# 1963 ford 4000 industrail loader bucket mod?



## moonmonkey (Jul 17, 2016)

i have the afore mentinoned ford 4000 , with a factory ford loader (a 740) i think. but it has a 4 foot wide after market bucket. the thing i would like to know is could i extend the front edge (it does not have a seperate cutting edge on it now) ,, i would like it to be similar to a skid steer style bucket,, any thoughts on how it would function on my tractor?? (( the actual welding and fab are not a problem))))


----------



## dozer966 (Dec 30, 2014)

Moonmonkey , would you like pix and measurements of my bucket. I have a factory bucket on my 740 loader. It's about 66 inches wide


----------



## EdF (Sep 15, 2014)

Hey Moonmonkey,

If your loader is original to your tractor, it is probably a model 724, manufactured from 1955 thru 1974.

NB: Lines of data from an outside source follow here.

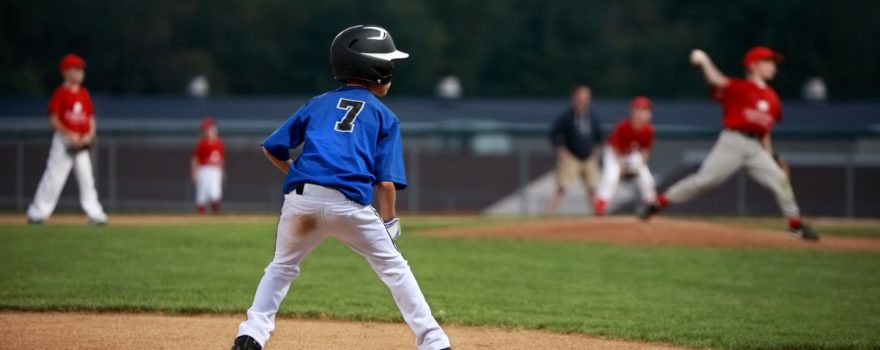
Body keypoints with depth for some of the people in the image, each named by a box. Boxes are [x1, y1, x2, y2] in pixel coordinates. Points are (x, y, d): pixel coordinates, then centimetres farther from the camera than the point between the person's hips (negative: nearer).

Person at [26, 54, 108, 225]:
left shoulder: (84, 93, 11)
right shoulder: (60, 93, -6)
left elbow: (91, 117, 15)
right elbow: (54, 119, -10)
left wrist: (90, 135, -2)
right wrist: (70, 136, -18)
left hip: (82, 144, 6)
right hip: (64, 141, -5)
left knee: (87, 178, 4)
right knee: (54, 177, -7)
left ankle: (95, 214, 5)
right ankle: (37, 213, 0)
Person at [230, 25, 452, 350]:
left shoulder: (318, 104, 22)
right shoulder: (384, 117, 13)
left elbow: (272, 148, 21)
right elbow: (386, 181, 5)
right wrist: (388, 223, 17)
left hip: (301, 199, 3)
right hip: (350, 204, -3)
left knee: (282, 267, 24)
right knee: (393, 268, 13)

The model 740 loader was manufactured from 1975 thru 1980, which would make it a later "add-on" to your tractor.


----------



## pogobill (Jan 31, 2012)

Like a skid steer type bucket? Do you mean a quick attach set up? If so, you can get the parts for this and convert your tractor. As for extending the bucket lip, Have a look at getting yourself a replacement cutting edge and maybe adding that to the front lip of the bucket. 
If you covert your tractor to a quick attach, it'll open up a whole new world of attachments that you can add to your tractor for all sorts of chores! Good luck and have fun!


----------



## moonmonkey (Jul 17, 2016)

*pictures of my inadequate westerdorf bucket*

no not quick connect, i mean a longer bottom of the bucket like extending the cutting edge out about 6-12" and welding matching sides to extend the bucket size. i would like a 5' wide as well but that would be too much work for me,,, just wondering if the tractor would work well with a "deeper" bucket,,, it would allow me to scoop under logs and also dig deeper.


----------